Players on the Kentucky team included Tom Hutchinson, Dale Lindsey, and Herschel Turner, all of whom later played in the NFL. Bob Kosid and Junior Hawthorne later played in the CFL. Two assistant coaches on the 1962 Kentucky staff, Leeman Bennett and Chuck Knox, later had success as NFL head coaches. Assistants Homer Rice (Cincinnati Bengals, University of Cincinnati and Rice University), Bud Moore (Kansas University) and Dave Hart (University of Pittsburgh) were all later head coaches. Lindsey went on to become a successful NFL assistant coach, working with the Chicago Bears.

==Schedule==

| Date | Opponent | Site | Result | Attendance | Source |
| September 22 | Florida State* | McLean Stadium; Lexington, KY; | T 0–0 | 34,000 |  |
| September 29 | at No. 7 Ole Miss | Mississippi Veterans Memorial Stadium; Jackson, MS; | L 0–14 | 42,000 |  |
| October 6 | Auburn | McLean Stadium; Lexington, KY; | L 6–16 | 33,500 |  |
| October 12 | at Detroit* | University of Detroit Stadium; Detroit, MI; | W 27–8 | 14,548 |  |
| October 20 | No. 4 LSU | McLean Stadium; Lexington, KY; | L 0–7 | 37,000 |  |
| October 27 | at Georgia | Sanford Stadium; Athens, GA; | T 7–7 | 32,000 |  |
| November 2 | at Miami (FL)* | Miami Orange Bowl; Miami, FL; | L 17–25 | 43,614 |  |
| November 10 | Vanderbilt | McLean Stadium; Lexington, KY (rivalry); | W 7–0 | 26,000 |  |
| November 17 | Xavier* | McLean Stadium; Lexington, KY; | L 9–14 | 20,000 |  |
| November 24 | at Tennessee | Shields–Watkins Field; Knoxville, TN (rivalry); | W 12–10 | 34,172 |  |
*Non-conference game; Rankings from AP Poll released prior to the game;

==Book==
The 1962 Kentucky football team is the subject of a book, The Thin Thirty, by Shannon Ragland, published in August, 2007. The focus of the book is the '62 roster of players under first-year coach Charlie Bradshaw—a Bear Bryant disciple—who ended up thinning the team from 88 to 30 players via his brutal conditioning tactics and exploitation of players. It places this in the backdrop of racial and economic tensions of the South and its impact on several players.

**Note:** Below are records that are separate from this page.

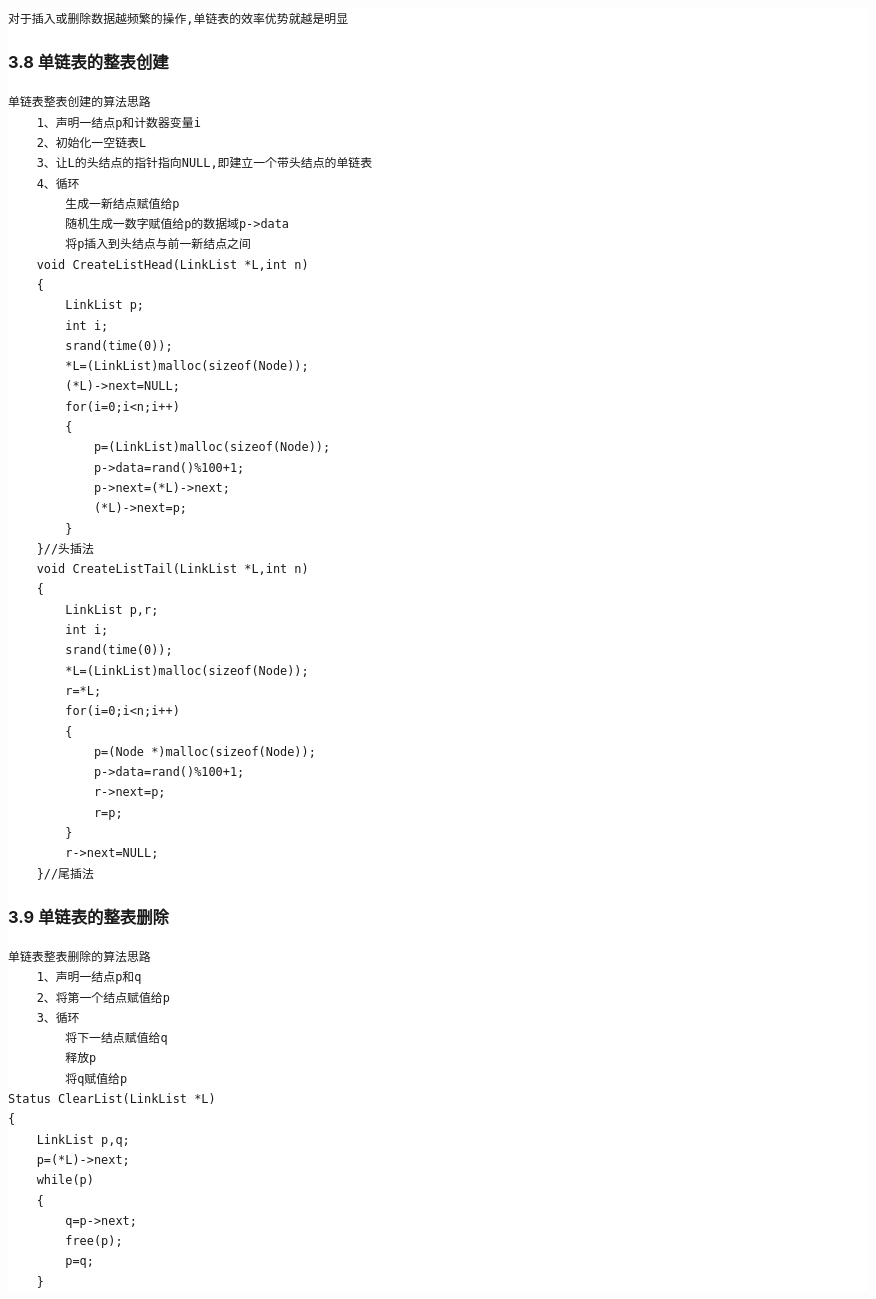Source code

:     
    对于插入或删除数据越频繁的操作,单链表的效率优势就越是明显

### 3.8 单链表的整表创建

    单链表整表创建的算法思路
        1、声明一结点p和计数器变量i
        2、初始化一空链表L
        3、让L的头结点的指针指向NULL,即建立一个带头结点的单链表
        4、循环
            生成一新结点赋值给p
            随机生成一数字赋值给p的数据域p->data
            将p插入到头结点与前一新结点之间
        void CreateListHead(LinkList *L,int n)
        {
            LinkList p;
            int i;
            srand(time(0));
            *L=(LinkList)malloc(sizeof(Node));
            (*L)->next=NULL;
            for(i=0;i<n;i++)
            {
                p=(LinkList)malloc(sizeof(Node));
                p->data=rand()%100+1;
                p->next=(*L)->next;
                (*L)->next=p;
            }
        }//头插法
        void CreateListTail(LinkList *L,int n)
        {
            LinkList p,r;
            int i;
            srand(time(0));
            *L=(LinkList)malloc(sizeof(Node));
            r=*L;
            for(i=0;i<n;i++)
            {
                p=(Node *)malloc(sizeof(Node));
                p->data=rand()%100+1;
                r->next=p;
                r=p;
            }
            r->next=NULL;
        }//尾插法

### 3.9 单链表的整表删除

    单链表整表删除的算法思路
        1、声明一结点p和q
        2、将第一个结点赋值给p
        3、循环
            将下一结点赋值给q
            释放p
            将q赋值给p
    Status ClearList(LinkList *L)
    {
        LinkList p,q;
        p=(*L)->next;
        while(p)
        {
            q=p->next;
            free(p);
            p=q;
        }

The book asserts that several members of the 1962 team became involved in a gay sex scandal involving actor Rock Hudson, and that a crucial game was fixed that year. It then finished by following up with what happened to the players afterward.

===Reception===
The Thin Thirty received reviews in several publications, including the Voice-Tribune, the Charleston Post & Courier, the Louisville Courier-Journal and by Professor Weldon Johnson, the author of Chokehold.

Jon Johnston from CornNation praises the research and epilogue, but finds the back story at 100-pages was long, the writing was redundant at times, and the assertion of the Xavier game being fixed without evidence "damages the credibility" of the book.